Snoc is also preparing to begin producing out of Al Hadiba field, where gas reserves were discovered last may, before next summer, Al Mosa said. The company plans to drill more wells as part of its strategy to expand energy storage and planning capabilities.

#3- Adnoc L&S to invest USD 3 bn over five years: Abu Dhabi National Oil Company (Adnoc) Logistics and Services plans to invest USD 3 bn from 2024 to 2029 to expand its global logistics presence, focusing on acquisitions and fleet expansion, including global shipping and oil drilling fleets, the company’s CEO Abdulkareem Al Masabi told Asharq Business (watch, runtime: 4:54). The company has invested USD 5 bn since listing on the ADX, including acquiring Navig8 for USD 1 bn earlier in June.

PSAs-

#1- Dubai residents can now request property ownership certificates, check their property’s status, and request property valuation through Dubai Now, according to the Dubai Media Office.

#2- The Ras Al Khaimah Department of Knowledge (Rak Dok) introduced a Golden Visa program for educators in both public and private schools, state news agency Wam reports.
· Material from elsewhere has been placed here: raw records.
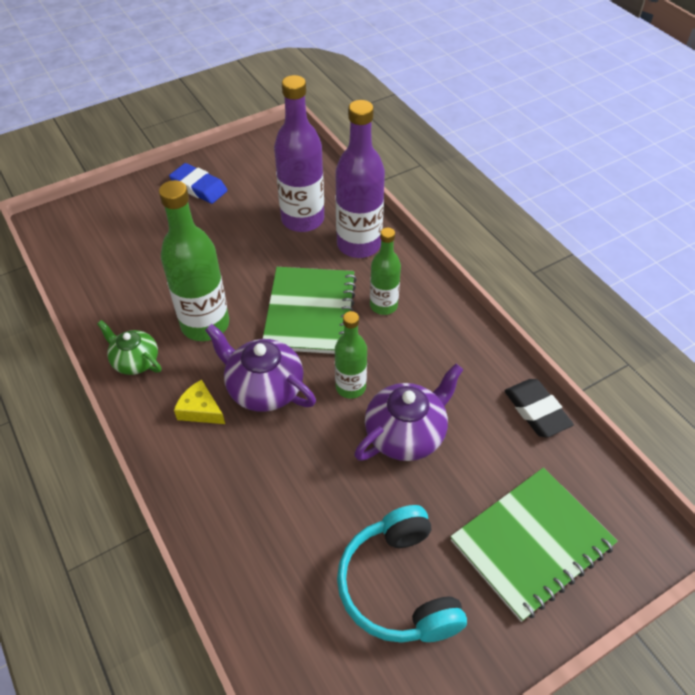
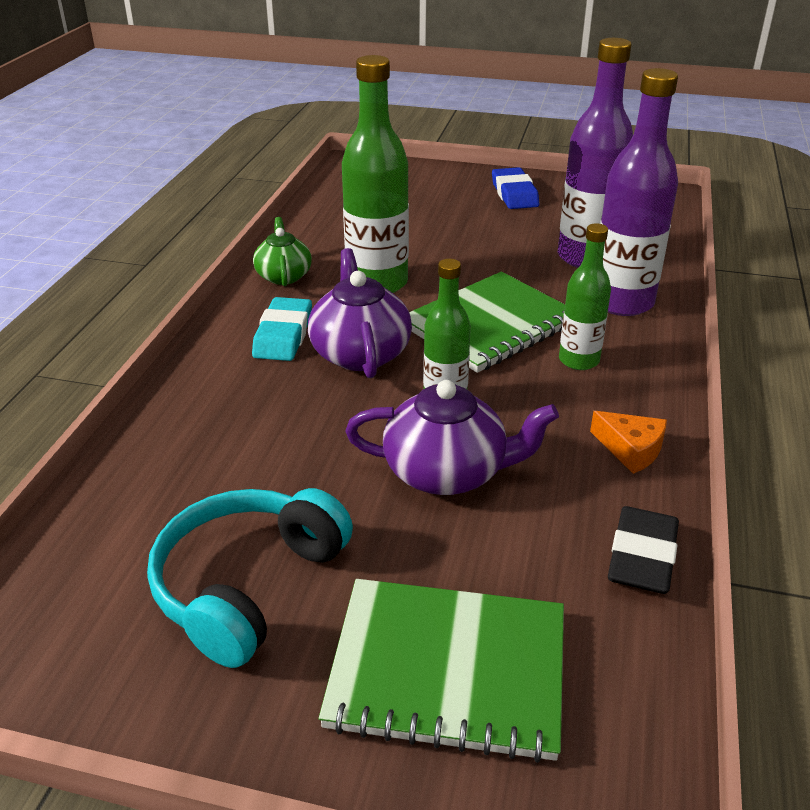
camera: 45 degrees right, 15 degrees down
(200, 410) = (283, 335): yellow cheese -> turquoise eraser
(468, 349) = (631, 449): none -> orange cheese

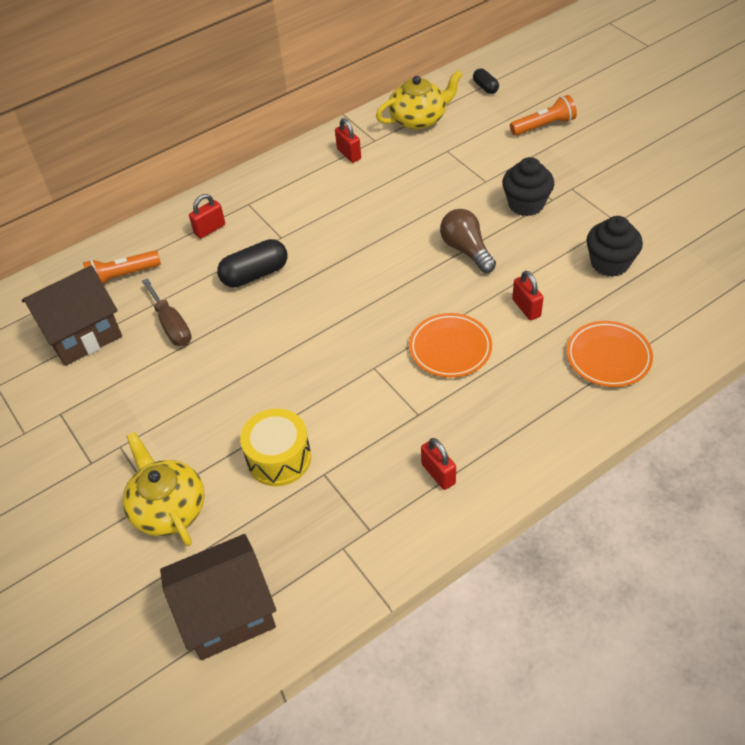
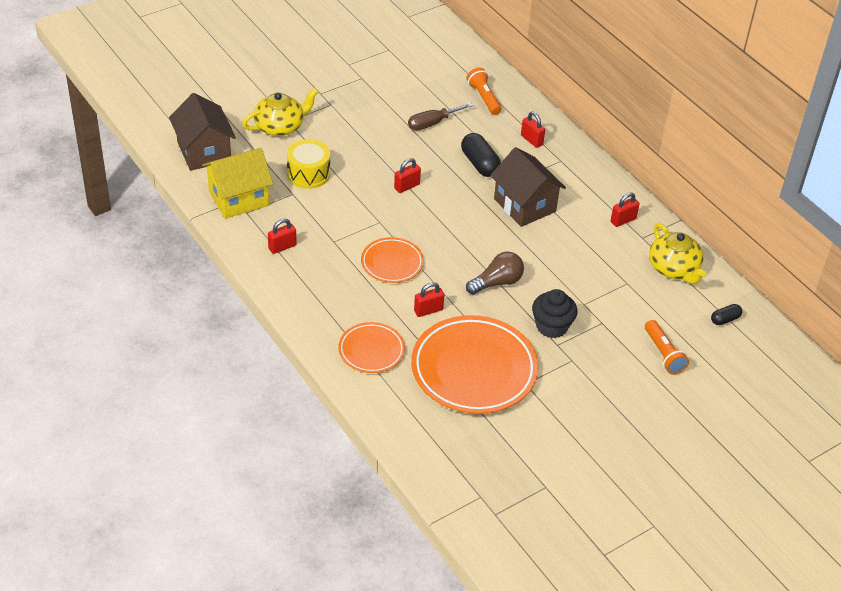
camera: 85 degrees right, 5 degrees down
(82, 334) = (429, 82): brown house -> brown house (524, 205)
(301, 344) = (407, 186): none -> red padlock
(339, 544) = (239, 198): none -> yellow house
(610, 263) = (474, 369): black cupcake -> orange plate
The program provides eligible school leaders and teachers in Ras Al Khaimah with self-sponsored long-term residency in the UAE.

Applicants must meet certain criteria, including three years of residency and employment in Ras Al Khaimah, a relevant advanced degree, and proof of a positive impact on school performance. Required documents include an official appointment letter, educational qualifications, and evidence of contributions to school performance.

HAPPENING TODAY-

#1- The UAE is participating in COP29, which kicked off on 11 November in Baku, Azerbaijan, and runs until 22 November, Wam reports. The event aims to limit global warming to 1.5°C and boost climate finance. As the host of last year’s COP, the UAE will present a national pavilion and over 60 side sessions on topics such as climate finance, decarbonization, renewables, and AI-powered food and water solutions.

#2- Dubai Arbitration Week is underway at the Waldorf Astoria in the Dubai International Financial Center and wraps tomorrow. The event features a series of panel discussions, workshops, and presentations focused on the latest developments and challenges in international commercial arbitration.

#3- The Paperworld Middle East and Gifts & Lifestyle Middle East exhibitions are underway at Dubai World Trade Center and will wrap up today. The events will gather more than 12k visitors from over 100 countries, including distributors, retailers, wholesalers, and franchisees in the paper and stationery industry.

THE BIG STORY ABROAD-

The world is still fixated on US President-elect Donald Trump’s growing cabinet, with the latest selection of Robert Kennedy Jr. as head of the US Department of Health and Human Services now getting top billing. Kennedy Jr’s has long been outspoken about the safety of vaccines, and is known as a staunch anti-vaccine conspiracy theorist. Shares of vaccine-makers fell on the news, with Moderna falling 5.6% and Pfizer shedding 2.6%. (AP | Reuters | CNN)

Also getting attention: US Federal Reserve Chair Jerome Powell hinted that the Fed is in no rush for rate cuts considering the recent performance of the US economy, which he said has been “remarkably good” during a speech. He seemed to leave the door open for a policy pause, saying that the situation calls for caution, especially due to uncertainty around the neutral level of rates, where policy is neither stimulating nor dampening growth (also known as the r-star). The Fed’s next FOMC meeting is in December. (Bloomberg | FT)

OIL WATCH-

Global oil markets could face a surplus of 1 mn barrels a day next year on the back of lower demand in China, and an increase in supply, the International Energy Agency said in its latest oil market report. Supply is expected to increase further if Opec+ follows through with a plan to phase out supply cuts, which it has pushed to January at the earliest.